Saved data entries
....
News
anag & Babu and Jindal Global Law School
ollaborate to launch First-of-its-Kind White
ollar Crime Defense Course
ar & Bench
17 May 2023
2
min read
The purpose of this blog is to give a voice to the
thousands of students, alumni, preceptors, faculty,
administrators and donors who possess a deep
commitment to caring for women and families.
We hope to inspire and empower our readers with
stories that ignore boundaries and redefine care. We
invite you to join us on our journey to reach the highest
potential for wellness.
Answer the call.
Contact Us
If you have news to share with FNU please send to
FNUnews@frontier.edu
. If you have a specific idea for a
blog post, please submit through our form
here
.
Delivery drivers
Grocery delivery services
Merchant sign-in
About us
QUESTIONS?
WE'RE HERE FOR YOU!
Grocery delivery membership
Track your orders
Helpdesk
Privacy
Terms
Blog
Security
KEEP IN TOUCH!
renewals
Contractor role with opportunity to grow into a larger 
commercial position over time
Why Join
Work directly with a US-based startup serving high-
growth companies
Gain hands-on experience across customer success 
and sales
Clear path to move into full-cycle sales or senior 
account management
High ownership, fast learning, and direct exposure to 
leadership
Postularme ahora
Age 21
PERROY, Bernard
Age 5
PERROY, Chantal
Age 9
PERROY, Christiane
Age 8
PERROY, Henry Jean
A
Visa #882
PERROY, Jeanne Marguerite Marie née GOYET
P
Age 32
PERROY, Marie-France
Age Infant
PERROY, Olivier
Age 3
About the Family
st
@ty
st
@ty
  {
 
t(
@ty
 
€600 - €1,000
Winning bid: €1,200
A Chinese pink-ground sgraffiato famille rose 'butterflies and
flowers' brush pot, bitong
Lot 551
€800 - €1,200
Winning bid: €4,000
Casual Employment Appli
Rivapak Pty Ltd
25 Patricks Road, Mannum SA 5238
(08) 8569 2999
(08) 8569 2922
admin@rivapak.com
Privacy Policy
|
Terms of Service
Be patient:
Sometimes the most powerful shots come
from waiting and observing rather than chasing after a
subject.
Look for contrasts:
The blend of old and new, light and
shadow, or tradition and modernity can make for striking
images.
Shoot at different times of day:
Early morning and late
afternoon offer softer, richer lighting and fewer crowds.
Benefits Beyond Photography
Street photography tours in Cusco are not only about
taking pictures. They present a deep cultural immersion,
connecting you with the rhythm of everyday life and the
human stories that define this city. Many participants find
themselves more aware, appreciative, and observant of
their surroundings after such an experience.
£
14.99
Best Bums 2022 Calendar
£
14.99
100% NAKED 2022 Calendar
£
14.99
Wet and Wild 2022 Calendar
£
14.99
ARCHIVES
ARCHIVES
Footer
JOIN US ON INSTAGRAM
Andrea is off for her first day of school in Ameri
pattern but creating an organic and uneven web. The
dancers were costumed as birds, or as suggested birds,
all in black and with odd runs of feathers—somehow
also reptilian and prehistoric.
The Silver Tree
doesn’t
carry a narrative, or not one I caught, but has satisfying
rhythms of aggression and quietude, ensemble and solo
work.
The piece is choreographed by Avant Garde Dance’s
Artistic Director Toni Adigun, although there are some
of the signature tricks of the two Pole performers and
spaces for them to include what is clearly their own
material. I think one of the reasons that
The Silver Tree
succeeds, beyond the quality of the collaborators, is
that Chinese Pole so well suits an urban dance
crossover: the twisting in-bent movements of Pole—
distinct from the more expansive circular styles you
....
PROBLEM DETAILS. Quote every line of all the items above, word for word.

WRITTEN REPLY.
News
anag & Babu and Jindal Global Law School
ollaborate to launch First-of-its-Kind White
ollar Crime Defense Course
ar & Bench
17 May 2023
2
min read
The purpose of this blog is to give a voice to the
thousands of students, alumni, preceptors, faculty,
administrators and donors who possess a deep
commitment to caring for women and families.
We hope to inspire and empower our readers with
stories that ignore boundaries and redefine care. We
invite you to join us on our journey to reach the highest
potential for wellness.
Answer the call.
Contact Us
If you have news to share with FNU please send to
FNUnews@frontier.edu
. If you have a specific idea for a
blog post, please submit through our form
here
.
Delivery drivers
Grocery delivery services
Merchant sign-in
About us
QUESTIONS?
WE'RE HERE FOR YOU!
Grocery delivery membership
Track your orders
Helpdesk
Privacy
Terms
Blog
Security
KEEP IN TOUCH!
renewals
Contractor role with opportunity to grow into a larger 
commercial position over time
Why Join
Work directly with a US-based startup serving high-
growth companies
Gain hands-on experience across customer success 
and sales
Clear path to move into full-cycle sales or senior 
account management
High ownership, fast learning, and direct exposure to 
leadership
Postularme ahora
Age 21
PERROY, Bernard
Age 5
PERROY, Chantal
Age 9
PERROY, Christiane
Age 8
PERROY, Henry Jean
A
Visa #882
PERROY, Jeanne Marguerite Marie née GOYET
P
Age 32
PERROY, Marie-France
Age Infant
PERROY, Olivier
Age 3
About the Family
st
@ty
st
@ty
  {
 
t(
@ty
 
€600 - €1,000
Winning bid: €1,200
A Chinese pink-ground sgraffiato famille rose 'butterflies and
flowers' brush pot, bitong
Lot 551
€800 - €1,200
Winning bid: €4,000
Casual Employment Appli
Rivapak Pty Ltd
25 Patricks Road, Mannum SA 5238
(08) 8569 2999
(08) 8569 2922
admin@rivapak.com
Privacy Policy
|
Terms of Service
Be patient:
Sometimes the most powerful shots come
from waiting and observing rather than chasing after a
subject.
Look for contrasts:
The blend of old and new, light and
shadow, or tradition and modernity can make for striking
images.
Shoot at different times of day:
Early morning and late
afternoon offer softer, richer lighting and fewer crowds.
Benefits Beyond Photography
Street photography tours in Cusco are not only about
taking pictures. They present a deep cultural immersion,
connecting you with the rhythm of everyday life and the
human stories that define this city. Many participants find
themselves more aware, appreciative, and observant of
their surroundings after such an experience.
£
14.99
Best Bums 2022 Calendar
£
14.99
100% NAKED 2022 Calendar
£
14.99
Wet and Wild 2022 Calendar
£
14.99
ARCHIVES
ARCHIVES
Footer
JOIN US ON INSTAGRAM
Andrea is off for her first day of school in Ameri
pattern but creating an organic and uneven web. The
dancers were costumed as birds, or as suggested birds,
all in black and with odd runs of feathers—somehow
also reptilian and prehistoric.
The Silver Tree
doesn’t
carry a narrative, or not one I caught, but has satisfying
rhythms of aggression and quietude, ensemble and solo
work.
The piece is choreographed by Avant Garde Dance’s
Artistic Director Toni Adigun, although there are some
of the signature tricks of the two Pole performers and
spaces for them to include what is clearly their own
material. I think one of the reasons that
The Silver Tree
succeeds, beyond the quality of the collaborators, is
that Chinese Pole so well suits an urban dance
crossover: the twisting in-bent movements of Pole—
distinct from the more expansive circular styles you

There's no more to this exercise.